| Consignes |
a – Dites si chaque affirmation ci-dessous concorde avec le passage sur la population suisse, et répondez par oui ou non en citant à l'identique les mots qui tranchent.
(i) Selon certains experts, la Suisse pourrait compter 10 millions d'habitants dans 15 ans.
(ii) Il n'y a pas assez de place pour loger tout le monde.
(iii) Les constructions et les infrastructures s'étendent d'1 m2 par seconde.
b – Écrivez la suite du passage sur la population suisse, à partir de sa dernière phrase.

| Extrait du document |
┌────────

Pour mettre fin à la colonisation de nos campagnes et à la déshumanisation de nos villes

Selon certains experts, nous pourrions être 10 millions d’habitants en Suisse dans 15 ans à peine! Cette évolution correspond bien à notre sentiment: autoroutes surchargées, trains bondés, étalement des constructions et des infrastructures (1 m2 par seconde), disparition des campagnes, uniformisation des paysages.

Comment allons-nous gérer cet accroissement de la population? Ne nous laissons pas entraîner dans un réflexe de refus et de repli! Certains ont choisi de désigner un bouc émissaire – l’immigration, la «surpopulation» étrangère. Une telle attitude xénophobe est infondée, car il existe assez de place pour loger tout le monde, à condition de s’y prendre de la bonne façon.

└────────

| Données extraites |

┌────────

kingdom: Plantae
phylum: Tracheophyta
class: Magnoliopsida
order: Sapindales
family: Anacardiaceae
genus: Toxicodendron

└────────

| Corrigé |
a –
(i) Oui : « Selon certains experts, nous pourrions être 10 millions d’habitants en Suisse dans 15 ans à peine! »
(ii) Non : « il existe assez de place pour loger tout le monde, à condition de s’y prendre de la bonne façon. »
(iii) Oui : « étalement des constructions et des infrastructures (1 m2 par seconde) »

b –
Mais ne continuons pas non plus à laisser notre pays se développer de façon anarchique, comme une tache d’huile qui se répand petit à petit sur tout le territoire! C’est ce qu’on appelle le «mitage» du paysage. Nous devons cesser de disperser nos constructions, de construire à tout va en zone agricole et parallèlement de créer de vastes agglomérations sans cœur et sans âme, qui renforcent le malaise de la population, la violence, le vandalisme et suscitent des réactions de défiance et de fermeture.

Dans un opuscule roboratif et percutant1 , Jack Lang, ancien ministre français de la Culture, s’inquiète: «Éblouis que nous sommes – à juste titre – par les monuments de nos villes et de nos régions, il semble que nous ayons oublié de nous soucier du reste. Nous avons tracé des lignes pour délimiter ce qui valait la peine d’être préservé et admiré, comme des carrés VIP dont nous nous serions exclus nous-mêmes. (...) Combien de kilomètres devons-nous faire au travers de ces forêts de métal bariolé, d’enseignes démesurées, de néons blafards, avant d’entrer dans nos cités? (...) En moins d’un demi-siècle, oublieux que nous avons été de l’exigence esthétique, nous avons réussi à standardiser les périphéries de nos villes, qui se ressemblent désormais toutes dans leur concentration inégalée de laideur brute».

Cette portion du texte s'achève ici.